Veteran journalist John Lawton in 1995 warned the American Association of Broadcast Journalists that the irony of the Information Age is that it has given new respectability to uninformed opinion.
To that one can add “and far too much power to fringe activists with too much Internet access.” The thought came to mind after reading a SAPA report on a new study on acid mine water flooding in Gauteng. The report found that contrary to media reporting last year, there was no risk of acidic mine water flooding any basement structure in the CBD of Johannesburg. The Mine Water Research Group, headed by Professor Frank Winde, was also highly critical of the acid mine drainage report prepared last year for government by a team of specialist scientists, and presented to an inter-ministerial committee tasked to deal with the threat of rising mine water under South Africa’s biggest city.
Among the risks identified in the government report is that the rising water could lead to the “flooding of underground infrastructure… close to urban areas”. It also warned, among other things, of increased seismic activity, the threat of groundwater contamination, serious negative ecological impacts and localised flooding. The research group said it was difficult to avoid the impression that the government report was “a premature, somewhat hasty response to a largely media and interest group-driven campaign that appears to have inflated, misrepresented and exaggerated possible risks associated with the filling of the mine void”.
Something similar can be said about oil company Shell’s plans for shale gas exploration in the Karoo. This excited bad puns (“frack off”, etc) and much activity by environmental types and the mass media. The result was a government morotorium on the idea and fears fomented by some journalists that South Africa’s bid to host the Square Kilometre Array (SKA) radio telescope, mooted for a tiny section of the Karoo was in peril. Considering the sheer size of the Karoo (400 000 square kilometres, about a third of South Africa) it is difficult to say if any exploration anywhere in that vast former inland sea would affect the viability of the SKA. Neither can I find an reference to where Shell was planning to explore. Surely not every square metre…

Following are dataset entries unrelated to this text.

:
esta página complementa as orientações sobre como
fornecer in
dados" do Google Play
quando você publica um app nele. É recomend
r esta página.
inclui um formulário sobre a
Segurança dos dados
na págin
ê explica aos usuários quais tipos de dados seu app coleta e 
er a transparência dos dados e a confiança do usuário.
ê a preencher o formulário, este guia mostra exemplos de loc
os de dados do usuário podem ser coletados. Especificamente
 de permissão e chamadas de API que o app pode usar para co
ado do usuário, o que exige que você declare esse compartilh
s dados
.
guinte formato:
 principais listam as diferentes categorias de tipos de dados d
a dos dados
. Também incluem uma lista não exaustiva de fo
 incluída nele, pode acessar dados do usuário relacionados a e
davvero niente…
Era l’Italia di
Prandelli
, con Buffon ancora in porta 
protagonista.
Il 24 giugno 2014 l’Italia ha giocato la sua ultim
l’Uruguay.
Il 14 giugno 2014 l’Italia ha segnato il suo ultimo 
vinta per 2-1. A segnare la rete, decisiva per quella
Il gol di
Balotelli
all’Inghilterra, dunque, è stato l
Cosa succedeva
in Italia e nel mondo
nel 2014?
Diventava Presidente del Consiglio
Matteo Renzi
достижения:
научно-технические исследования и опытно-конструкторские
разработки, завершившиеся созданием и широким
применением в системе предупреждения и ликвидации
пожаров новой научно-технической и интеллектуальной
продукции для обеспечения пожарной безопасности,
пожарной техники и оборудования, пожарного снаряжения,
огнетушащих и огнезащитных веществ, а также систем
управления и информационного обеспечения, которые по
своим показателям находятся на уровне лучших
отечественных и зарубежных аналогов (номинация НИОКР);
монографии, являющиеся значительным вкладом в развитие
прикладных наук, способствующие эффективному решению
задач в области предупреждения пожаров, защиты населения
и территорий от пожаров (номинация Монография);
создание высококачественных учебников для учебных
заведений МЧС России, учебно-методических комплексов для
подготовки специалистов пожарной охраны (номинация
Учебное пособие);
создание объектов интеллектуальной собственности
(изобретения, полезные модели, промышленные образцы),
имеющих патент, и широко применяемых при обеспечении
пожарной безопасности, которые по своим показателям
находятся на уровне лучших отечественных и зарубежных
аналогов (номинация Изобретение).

This also makes it difficult to determine if the exploration and perhaps subsequent gas extraction poses a threat to ground or surface water as alleged by some or whether the gas rigs and possible pipelines it will spoil the natural beauty of the region in whole or in part. The natural beauty, of course includes roads, farmsteads and windmills, powerlines and endless fences.
What has this to do with defence and security? Nothing much, except that emotion and a flighty grasp of the facts impacts us as much as the energy sector or mining.